[Chart comprehension data]
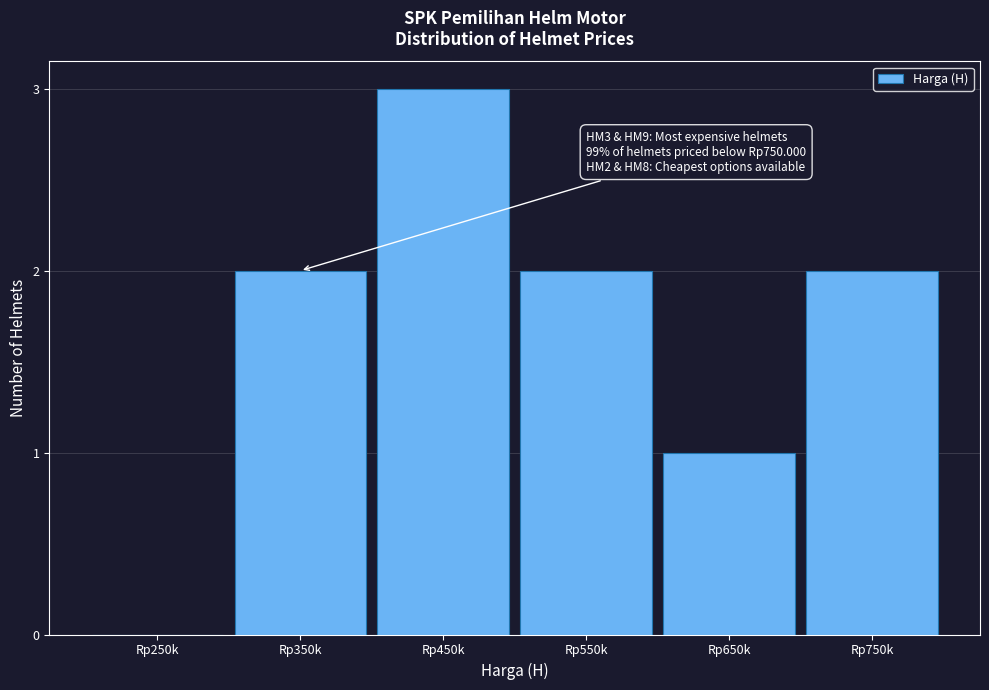

Reading left to right, extract all data points from this chart.

Rp250k=0	Rp350k=2	Rp450k=3	Rp550k=2	Rp650k=1	Rp750k=2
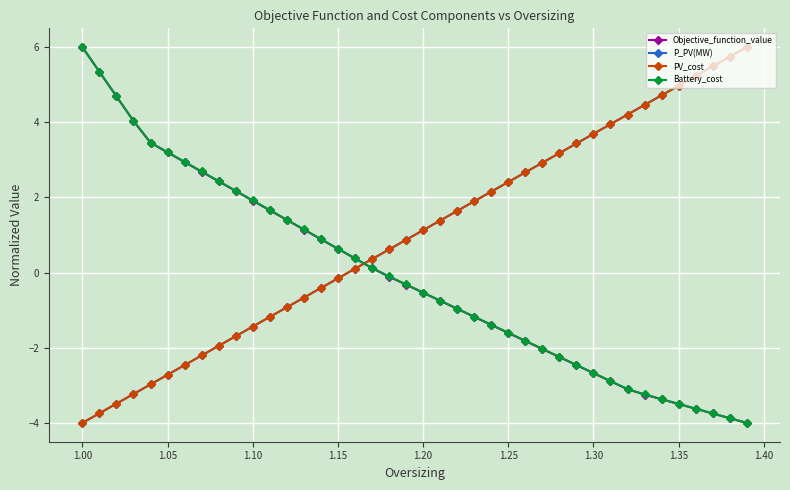

Which series has the largest total across all categories?

P_PV(MW)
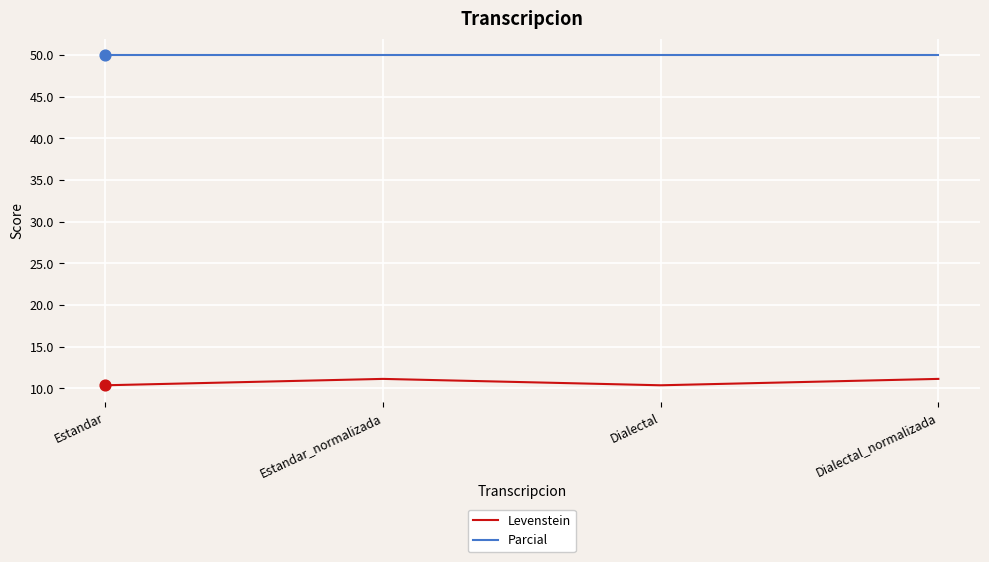

At how many categories does at least one series exceed 34?

4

• _THE TASK_: Repeat every line above word for word, leaving out the pictures.

• _TASK RESULT_:
Reading left to right, extract all data points from this chart.

Rp250k=0	Rp350k=2	Rp450k=3	Rp550k=2	Rp650k=1	Rp750k=2

Which series has the largest total across all categories?

P_PV(MW)

At how many categories does at least one series exceed 34?

4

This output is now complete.